Russia claims it has 'proof' Britain staged Syria chemical gas attack
The Russian military on Friday said it had proof that a chemical weapons attack in Syria's Douma was staged on orders from London.
The alleged chemical attack took place in rebel-held Douma near Damascus on 7 April and killed up to 60 people, sparking international outrage and warnings of possible military action.
Russian defence ministry spokesman Igor Konashenkov said the military had "proof that testifies to the direct participation of Britain in the organising of this provocation in Eastern Ghouta."
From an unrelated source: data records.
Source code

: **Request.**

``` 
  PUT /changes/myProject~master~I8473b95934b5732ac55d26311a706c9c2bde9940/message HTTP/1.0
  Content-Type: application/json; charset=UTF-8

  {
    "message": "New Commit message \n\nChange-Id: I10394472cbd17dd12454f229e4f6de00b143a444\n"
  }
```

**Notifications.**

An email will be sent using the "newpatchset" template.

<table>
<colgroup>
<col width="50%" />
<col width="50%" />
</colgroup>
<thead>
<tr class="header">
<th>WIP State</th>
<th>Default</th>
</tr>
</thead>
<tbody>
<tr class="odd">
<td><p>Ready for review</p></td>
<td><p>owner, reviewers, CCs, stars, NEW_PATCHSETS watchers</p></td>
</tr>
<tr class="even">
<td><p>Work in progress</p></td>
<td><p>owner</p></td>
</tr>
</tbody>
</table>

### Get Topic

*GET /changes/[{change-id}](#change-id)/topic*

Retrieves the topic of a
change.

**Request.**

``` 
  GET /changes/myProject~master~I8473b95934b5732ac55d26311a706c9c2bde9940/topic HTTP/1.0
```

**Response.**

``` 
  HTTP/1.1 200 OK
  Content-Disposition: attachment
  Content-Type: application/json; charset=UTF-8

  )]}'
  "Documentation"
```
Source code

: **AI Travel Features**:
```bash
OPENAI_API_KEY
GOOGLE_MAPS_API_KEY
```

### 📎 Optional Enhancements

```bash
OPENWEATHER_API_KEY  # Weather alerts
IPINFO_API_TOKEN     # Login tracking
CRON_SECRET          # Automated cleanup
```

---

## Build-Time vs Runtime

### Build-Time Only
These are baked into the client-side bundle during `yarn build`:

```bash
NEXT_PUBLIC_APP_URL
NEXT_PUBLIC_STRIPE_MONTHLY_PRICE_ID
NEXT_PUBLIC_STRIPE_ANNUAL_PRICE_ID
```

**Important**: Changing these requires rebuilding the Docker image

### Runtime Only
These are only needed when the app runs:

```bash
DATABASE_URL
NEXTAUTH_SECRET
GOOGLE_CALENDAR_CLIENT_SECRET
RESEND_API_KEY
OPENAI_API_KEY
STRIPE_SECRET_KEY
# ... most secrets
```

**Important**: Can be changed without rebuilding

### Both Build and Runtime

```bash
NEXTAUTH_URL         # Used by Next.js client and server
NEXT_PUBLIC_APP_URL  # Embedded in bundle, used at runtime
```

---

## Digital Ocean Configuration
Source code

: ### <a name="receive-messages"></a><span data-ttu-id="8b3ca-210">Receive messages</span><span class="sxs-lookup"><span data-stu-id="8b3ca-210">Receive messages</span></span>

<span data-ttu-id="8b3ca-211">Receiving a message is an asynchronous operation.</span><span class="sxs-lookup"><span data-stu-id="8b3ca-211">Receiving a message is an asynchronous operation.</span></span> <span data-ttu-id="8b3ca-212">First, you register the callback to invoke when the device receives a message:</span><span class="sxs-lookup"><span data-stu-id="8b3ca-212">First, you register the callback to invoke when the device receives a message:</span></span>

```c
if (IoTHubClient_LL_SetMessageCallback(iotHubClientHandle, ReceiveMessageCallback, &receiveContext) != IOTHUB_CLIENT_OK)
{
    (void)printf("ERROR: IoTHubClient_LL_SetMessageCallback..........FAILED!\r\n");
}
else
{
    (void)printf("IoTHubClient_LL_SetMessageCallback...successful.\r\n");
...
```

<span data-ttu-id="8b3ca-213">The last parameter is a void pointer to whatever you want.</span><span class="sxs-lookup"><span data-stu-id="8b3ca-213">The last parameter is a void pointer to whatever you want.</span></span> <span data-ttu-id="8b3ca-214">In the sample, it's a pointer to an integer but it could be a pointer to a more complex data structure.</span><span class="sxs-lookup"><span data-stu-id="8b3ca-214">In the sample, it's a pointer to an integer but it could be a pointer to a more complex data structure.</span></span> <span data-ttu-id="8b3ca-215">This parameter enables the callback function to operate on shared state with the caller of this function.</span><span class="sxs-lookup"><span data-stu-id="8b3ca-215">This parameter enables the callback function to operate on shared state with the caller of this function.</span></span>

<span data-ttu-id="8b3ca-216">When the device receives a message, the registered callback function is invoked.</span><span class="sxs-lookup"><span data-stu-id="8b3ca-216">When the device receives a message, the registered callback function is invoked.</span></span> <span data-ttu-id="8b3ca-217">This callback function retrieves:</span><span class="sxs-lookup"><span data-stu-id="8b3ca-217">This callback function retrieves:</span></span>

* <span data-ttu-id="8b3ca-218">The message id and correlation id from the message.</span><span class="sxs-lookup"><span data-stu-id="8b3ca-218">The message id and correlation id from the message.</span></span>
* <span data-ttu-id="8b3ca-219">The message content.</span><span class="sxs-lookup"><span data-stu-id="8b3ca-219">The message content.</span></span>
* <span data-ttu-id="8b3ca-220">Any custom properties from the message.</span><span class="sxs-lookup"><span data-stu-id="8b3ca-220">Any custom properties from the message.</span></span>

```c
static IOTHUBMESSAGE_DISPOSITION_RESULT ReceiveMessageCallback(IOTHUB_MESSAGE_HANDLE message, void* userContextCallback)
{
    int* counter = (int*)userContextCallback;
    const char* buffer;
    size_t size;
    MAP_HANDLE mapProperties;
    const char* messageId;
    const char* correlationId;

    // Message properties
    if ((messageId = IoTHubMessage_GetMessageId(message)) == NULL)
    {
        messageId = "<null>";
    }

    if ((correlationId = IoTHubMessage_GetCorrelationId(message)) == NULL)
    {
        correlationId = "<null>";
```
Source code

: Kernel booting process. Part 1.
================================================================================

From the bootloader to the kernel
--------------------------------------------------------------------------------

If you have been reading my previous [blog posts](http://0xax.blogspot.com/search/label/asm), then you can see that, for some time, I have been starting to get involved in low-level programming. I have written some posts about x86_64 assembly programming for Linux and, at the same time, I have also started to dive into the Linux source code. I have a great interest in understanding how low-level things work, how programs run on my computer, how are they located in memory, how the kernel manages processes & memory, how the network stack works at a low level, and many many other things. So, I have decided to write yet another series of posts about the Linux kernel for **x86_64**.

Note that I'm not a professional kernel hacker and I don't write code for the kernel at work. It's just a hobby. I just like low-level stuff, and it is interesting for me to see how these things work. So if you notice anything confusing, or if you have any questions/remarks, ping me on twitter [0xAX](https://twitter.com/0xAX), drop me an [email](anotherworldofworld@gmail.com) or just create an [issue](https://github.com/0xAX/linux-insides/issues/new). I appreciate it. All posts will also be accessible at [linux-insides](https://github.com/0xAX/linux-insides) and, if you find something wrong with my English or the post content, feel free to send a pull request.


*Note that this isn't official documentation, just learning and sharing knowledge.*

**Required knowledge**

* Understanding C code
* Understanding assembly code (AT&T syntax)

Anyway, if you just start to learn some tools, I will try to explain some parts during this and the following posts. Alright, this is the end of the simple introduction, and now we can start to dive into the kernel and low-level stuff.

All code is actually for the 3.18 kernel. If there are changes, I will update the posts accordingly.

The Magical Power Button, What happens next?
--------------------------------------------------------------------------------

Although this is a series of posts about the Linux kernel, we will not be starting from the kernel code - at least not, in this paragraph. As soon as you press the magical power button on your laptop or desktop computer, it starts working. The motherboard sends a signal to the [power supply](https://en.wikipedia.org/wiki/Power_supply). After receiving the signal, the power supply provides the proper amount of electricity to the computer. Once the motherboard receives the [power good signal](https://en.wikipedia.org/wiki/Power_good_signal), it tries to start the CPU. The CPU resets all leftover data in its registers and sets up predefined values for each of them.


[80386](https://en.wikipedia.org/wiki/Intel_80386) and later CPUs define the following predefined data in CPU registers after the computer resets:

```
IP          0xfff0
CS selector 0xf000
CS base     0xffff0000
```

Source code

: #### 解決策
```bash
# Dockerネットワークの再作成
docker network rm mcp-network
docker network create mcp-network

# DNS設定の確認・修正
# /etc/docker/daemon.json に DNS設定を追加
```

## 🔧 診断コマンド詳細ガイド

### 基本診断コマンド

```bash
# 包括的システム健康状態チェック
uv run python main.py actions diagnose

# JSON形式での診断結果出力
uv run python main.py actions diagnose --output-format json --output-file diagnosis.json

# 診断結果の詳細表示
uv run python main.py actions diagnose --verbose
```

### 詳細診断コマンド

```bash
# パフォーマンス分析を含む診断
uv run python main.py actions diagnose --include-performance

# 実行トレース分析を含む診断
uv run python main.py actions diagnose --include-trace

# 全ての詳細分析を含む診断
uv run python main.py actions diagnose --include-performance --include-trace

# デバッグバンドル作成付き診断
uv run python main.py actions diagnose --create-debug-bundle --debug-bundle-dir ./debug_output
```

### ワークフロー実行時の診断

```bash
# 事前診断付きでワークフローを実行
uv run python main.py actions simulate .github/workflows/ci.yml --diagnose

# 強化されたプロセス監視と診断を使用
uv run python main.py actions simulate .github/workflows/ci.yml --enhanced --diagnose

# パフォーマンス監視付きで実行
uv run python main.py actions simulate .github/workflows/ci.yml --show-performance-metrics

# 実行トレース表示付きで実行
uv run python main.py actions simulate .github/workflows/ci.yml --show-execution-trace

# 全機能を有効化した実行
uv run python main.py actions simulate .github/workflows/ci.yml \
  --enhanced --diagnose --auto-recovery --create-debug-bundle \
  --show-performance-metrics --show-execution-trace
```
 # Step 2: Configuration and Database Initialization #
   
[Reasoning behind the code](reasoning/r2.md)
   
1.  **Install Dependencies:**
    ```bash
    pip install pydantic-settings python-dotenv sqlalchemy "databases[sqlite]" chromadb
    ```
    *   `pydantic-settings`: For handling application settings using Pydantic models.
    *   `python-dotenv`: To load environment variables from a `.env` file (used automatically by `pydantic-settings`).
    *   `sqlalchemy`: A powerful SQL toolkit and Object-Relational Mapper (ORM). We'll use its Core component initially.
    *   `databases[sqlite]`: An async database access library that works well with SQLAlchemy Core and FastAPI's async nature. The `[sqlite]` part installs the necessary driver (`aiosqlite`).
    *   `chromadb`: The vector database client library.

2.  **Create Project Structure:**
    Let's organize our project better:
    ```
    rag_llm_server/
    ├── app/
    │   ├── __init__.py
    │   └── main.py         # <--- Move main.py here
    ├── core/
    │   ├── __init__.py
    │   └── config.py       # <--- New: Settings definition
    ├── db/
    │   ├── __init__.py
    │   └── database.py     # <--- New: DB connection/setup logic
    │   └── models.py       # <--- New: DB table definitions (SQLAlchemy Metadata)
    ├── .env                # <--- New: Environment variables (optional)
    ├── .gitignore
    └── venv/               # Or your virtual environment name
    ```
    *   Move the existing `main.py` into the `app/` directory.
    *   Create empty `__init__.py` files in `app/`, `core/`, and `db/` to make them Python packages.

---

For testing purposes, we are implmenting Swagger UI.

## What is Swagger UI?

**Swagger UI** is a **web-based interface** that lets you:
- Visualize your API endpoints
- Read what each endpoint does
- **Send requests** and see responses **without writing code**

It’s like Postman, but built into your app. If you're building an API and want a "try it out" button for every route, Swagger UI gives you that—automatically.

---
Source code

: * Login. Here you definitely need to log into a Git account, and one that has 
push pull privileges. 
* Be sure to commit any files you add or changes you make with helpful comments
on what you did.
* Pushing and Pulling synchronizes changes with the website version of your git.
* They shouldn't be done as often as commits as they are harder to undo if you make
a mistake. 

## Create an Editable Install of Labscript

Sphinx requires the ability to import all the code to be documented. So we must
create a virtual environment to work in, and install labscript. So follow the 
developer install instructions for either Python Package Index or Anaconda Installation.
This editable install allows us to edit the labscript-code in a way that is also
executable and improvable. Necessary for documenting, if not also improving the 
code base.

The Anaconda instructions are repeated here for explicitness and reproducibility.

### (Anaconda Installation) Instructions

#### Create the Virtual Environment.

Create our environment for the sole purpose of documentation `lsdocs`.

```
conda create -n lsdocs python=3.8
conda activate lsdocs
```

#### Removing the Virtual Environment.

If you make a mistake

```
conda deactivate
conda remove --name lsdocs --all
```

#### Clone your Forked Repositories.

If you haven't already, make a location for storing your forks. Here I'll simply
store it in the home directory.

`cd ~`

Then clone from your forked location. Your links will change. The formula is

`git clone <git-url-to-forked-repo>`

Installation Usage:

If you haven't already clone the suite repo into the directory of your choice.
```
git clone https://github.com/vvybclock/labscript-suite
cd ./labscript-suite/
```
He said Britain had told the White Helmets, who act as first responders in rebel-held areas, to fake the suspected chemical attack in the town of Douma, but didn't elaborate or provide evidence.
London put "powerful pressure" on the civil defence organisation, Konashenkov said.
Earlier, Russian Foreign Minister Sergei Lavrov had claimed that Moscow had "irrefutable" evidence that the deadly chemical weapons attack in Syria's Douma was staged with the help of a foreign secret service.
It comes as London has blamed Moscow for a nerve agent attack on a former double agent and his daughter in the English city of Salisbury last month.
Syrian President Bashar al-Assad and his supporters have consistently claimed that chemical and other attacks were in fact staged, and that an army of actors including children has been trained to fake injury on a massive scale.
The Syrian regime has repeatedly used chemical weapons during the war, with Human Rights Watch claiming Assad's forces were responsible for the majority of 85 confirmed chemical weapons attacks.
In 2013, up to 1,400 people were killed in two chemical weapons attacks on the opposition-controlled Damascus suburbs of Eastern and Western Ghouta.
A team of UN chemical weapons inspectors confirmed that the nerve agent sarin was used in the attack, which was the "most significant confirmed use of chemical weapons against civilians since Saddam Hussein used them" in Halabja in 1988.